_Textauszug_
▬▬▬

Kindsein bei Gott

Von Dr. Andreas Metzing,
Prädikant im Evangelischen Kirchenkreis Koblenz

 

Am Sonntag wird die vierte Kerze am Adventskranz angezündet – wir gehen mit großen Schritten auf Weihnachten zu. Wenn ich daran denke, was noch alles für das Fest vorzubereiten ist, dann wird mir manchmal etwas mulmig zumute. Aber es gibt auch Momente, da erinnere ich mich plötzlich wieder daran, wie unbeschwert ich mich als Kind auf Weihnachten gefreut habe, wie sehr ich damals vom Zauber dieser besonderen Zeit ergriffen war. Und ich spüre die Sehnsucht in mir, etwas von dieser kindlichen Weihnachtsvorfreude auch in mein heutiges Leben als Erwachsener hinüberzuretten.

▬▬▬

_Bereitgestellte Zeilen_
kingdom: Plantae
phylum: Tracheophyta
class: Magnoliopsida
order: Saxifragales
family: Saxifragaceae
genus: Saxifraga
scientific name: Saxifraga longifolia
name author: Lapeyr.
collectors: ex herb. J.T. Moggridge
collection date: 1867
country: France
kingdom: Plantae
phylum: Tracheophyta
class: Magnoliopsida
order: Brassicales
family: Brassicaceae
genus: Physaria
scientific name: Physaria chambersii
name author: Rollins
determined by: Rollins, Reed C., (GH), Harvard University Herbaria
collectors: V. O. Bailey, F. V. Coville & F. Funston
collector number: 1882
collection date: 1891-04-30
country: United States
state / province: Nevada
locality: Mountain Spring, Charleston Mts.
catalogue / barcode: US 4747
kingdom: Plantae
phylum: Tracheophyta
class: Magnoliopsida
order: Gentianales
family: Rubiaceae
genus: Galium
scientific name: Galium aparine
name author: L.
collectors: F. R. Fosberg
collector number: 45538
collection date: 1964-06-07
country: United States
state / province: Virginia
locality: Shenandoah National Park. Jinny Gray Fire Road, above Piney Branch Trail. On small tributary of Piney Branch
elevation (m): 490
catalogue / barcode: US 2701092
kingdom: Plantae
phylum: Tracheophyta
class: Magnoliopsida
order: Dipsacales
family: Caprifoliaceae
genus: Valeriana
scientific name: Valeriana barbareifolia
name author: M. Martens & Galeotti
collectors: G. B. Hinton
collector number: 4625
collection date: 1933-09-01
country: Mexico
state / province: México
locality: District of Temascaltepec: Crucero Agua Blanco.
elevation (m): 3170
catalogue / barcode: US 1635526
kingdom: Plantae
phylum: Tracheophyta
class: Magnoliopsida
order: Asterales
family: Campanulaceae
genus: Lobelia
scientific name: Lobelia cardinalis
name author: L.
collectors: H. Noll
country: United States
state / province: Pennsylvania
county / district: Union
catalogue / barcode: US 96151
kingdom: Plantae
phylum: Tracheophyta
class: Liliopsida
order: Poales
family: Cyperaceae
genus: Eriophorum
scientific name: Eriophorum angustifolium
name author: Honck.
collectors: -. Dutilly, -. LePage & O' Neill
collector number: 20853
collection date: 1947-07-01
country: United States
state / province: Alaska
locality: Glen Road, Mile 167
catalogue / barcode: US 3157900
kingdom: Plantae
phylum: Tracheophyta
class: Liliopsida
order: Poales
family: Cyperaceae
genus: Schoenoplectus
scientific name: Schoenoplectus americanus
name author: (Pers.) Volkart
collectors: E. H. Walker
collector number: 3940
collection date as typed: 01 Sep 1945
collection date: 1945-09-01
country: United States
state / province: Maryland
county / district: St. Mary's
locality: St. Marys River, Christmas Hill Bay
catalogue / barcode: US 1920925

▬▬▬

_Aufgabe_
Setze den Textauszug über die kindliche Vorfreude auf Weihnachten im Anschluss an seinen letzten Satz fort. Die Zeilen haben mit dem Textauszug nichts zu tun.

_Antwortfeld_
Eigentlich neige ich nicht zu Sentimentalitäten. Aber sich in der Weihnachtszeit an die Kindertage zurück zu erinnern, das ist mehr als Gefühlsduselei – es führt uns an den Kern des Weihnachtsgeschehens. Der Schöpfer des Universums kommt als Kind auf die Welt – und so werden die Menschen, die sich ihm öffnen, zu Gottes Kindern. Weihnachten, das Fest der Menschwerdung Gottes, ist zugleich das Fest unseres Kindseins bei Gott.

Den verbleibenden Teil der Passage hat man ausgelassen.